Editorial: Discovering the model of Kiwi shopping
In a week that saw a fundamental building block of the universe discovered, there was also further evidence of an essential component of New Zealand society.
The search for the Higgs boson took decades, billions of dollars and extremely clever scientists to find evidence of a subatomic particle that may explain of how every object in the universe has mass.
The New Zealand building block is rather easier to find, and may explain how every object in the country has a price.
Shopping around, or more specifically, bargain hunting, is a national pastime that leaves rugby in its wake if you compared active participation on websites such as Trade Me. Where better to browse, especially for blokes averse to traipsing through crowded stores, than in the comfort of your own home, with a coffee and a mouse.
Who knows where the hunt will lead? An elusive decorative plate of Queen Mother as a child ($30 buy now), a stainless steel Mt Cook artwork ($300 starting bid), or a Lego Taj Mahal ($800 starting bid).
Two Nelson buyers added their names to the national shopping hall of fame this week with Trade Me purchases that prove you can buy just about anything online.

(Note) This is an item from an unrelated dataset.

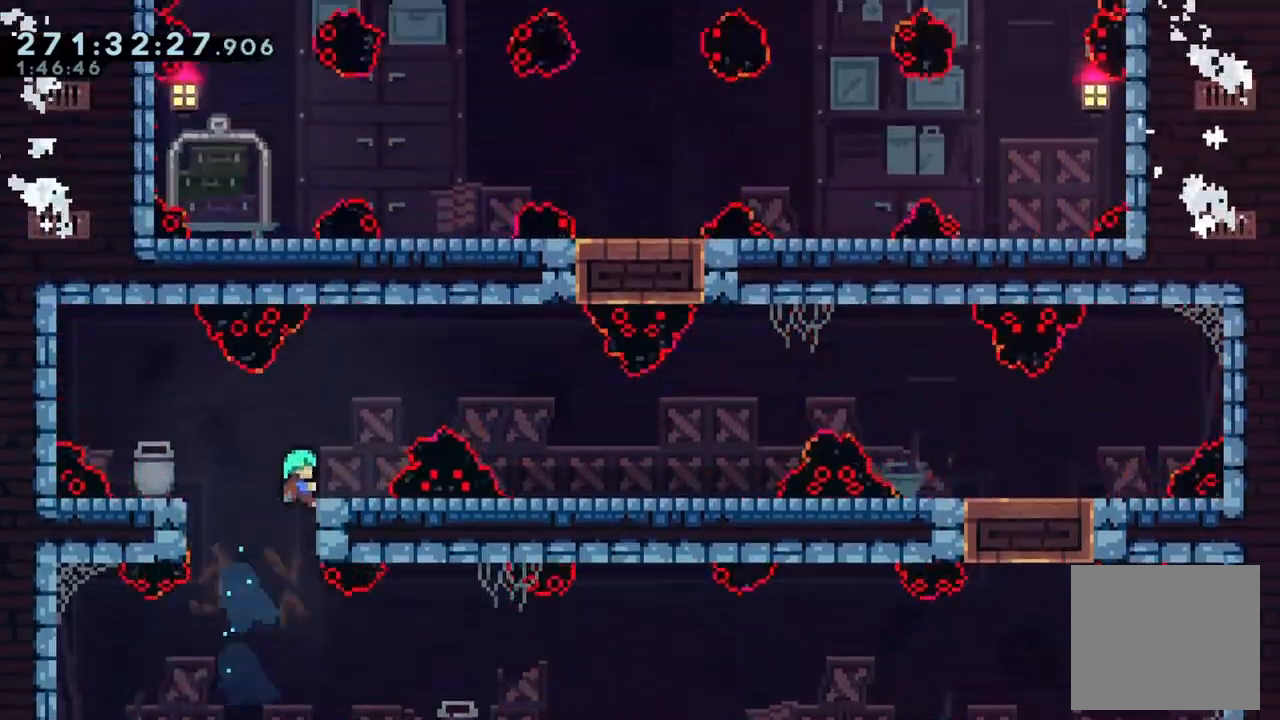
{"dt_ms": 500, "buttons": ["L2"], "left_stick": "right", "right_stick": "center", "events": [[100, "left_stick", "center"], [300, "A", "down"], [333, "left_stick", "right"], [433, "A", "up"]]}
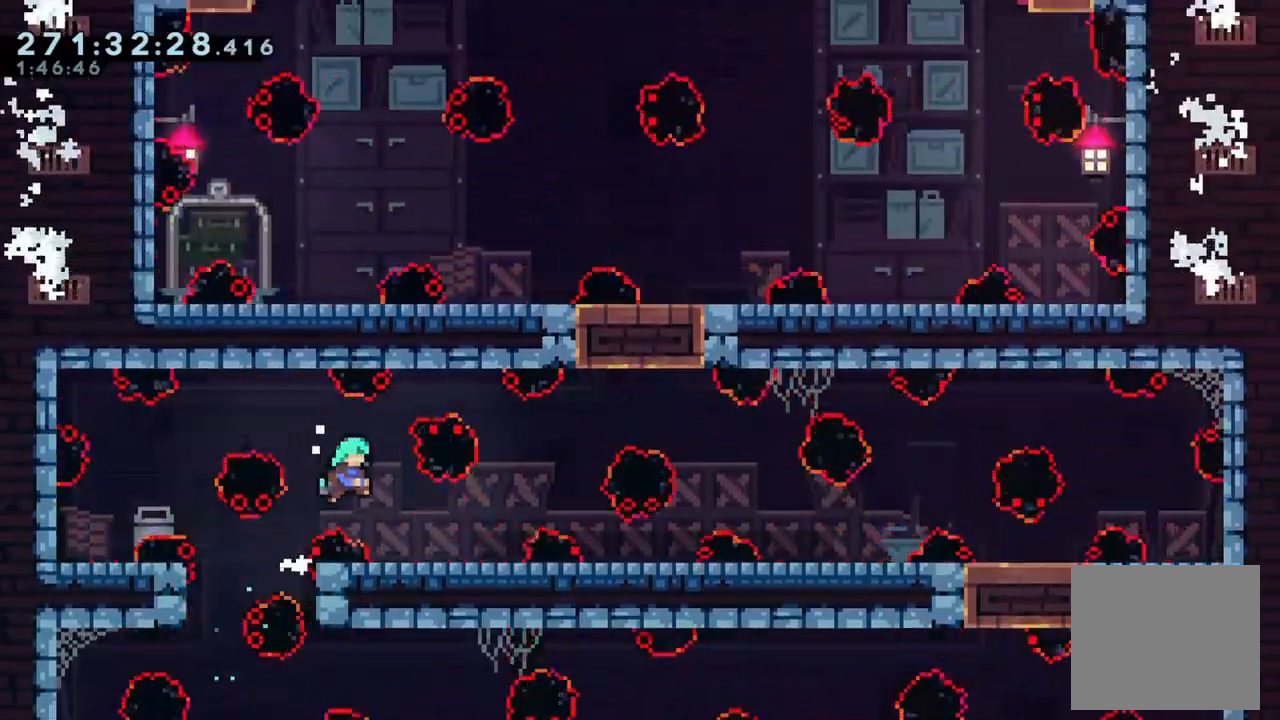
{"dt_ms": 500, "buttons": ["B"], "left_stick": "right", "right_stick": "center", "events": [[300, "L2", "up"], [300, "left_stick", "center"], [367, "B", "down"], [467, "left_stick", "right"]]}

The Claus family from Belgrove are now the proud owners of an English Electric two-car train after making a last-minute bid on Trade Me on Monday.
The auction received more than 85,000 views – also proving that there are a lot of trainspotters out there – but the only other bid was from a 4-year-old whose accidental $29,990 bid was withdrawn by his apologetic mother.
Anja and Hans Claus were much more deliberate, even though they bought the 38-tonne train without seeing it, and now have to work out how to get it to their property where they plan to use it for accommodation.
Possibly even quirkier was Nelson jeweller Glen James' purchase of an albino possum found dead in a trap on the Queen Charlotte Track last weekend.
Showing that even possums have their posthumous day, the online auction had more than 16,000 views, sparked a debate on whether it should have been killed, and drew Mr James into a bidding battle before he emerged with the frozen marsupial for a cool $370.
Naturally, he will have it stuffed and placed next to his stuffed freshwater crocodile and albino chamois.
There is still time for Nelson buyers to make it a quirky hat-trick with the auction of the country's first crushed boy-racer car closing next week.
As with the possum proceeds – that went to conservation efforts – money raised from the flat slab of metal will also go to a good cause, Youthline.
These unusual buys highlight the diversity of online shopping, but the volume of it is also making waves.
Last month, 6.7 million people visited Trade Me, spending an average of 18 minutes on the site.
It has 3 million active members and yesterday there were more than 2 million listings.
Which means a lot of small business turns into a big business for the site, and other related firms, such as courier services.
The search for a bargain has taken on extra significance in the economic downturn and fits snugly with the Kiwi psyche of making do. That and buying something wacky for the joy of it.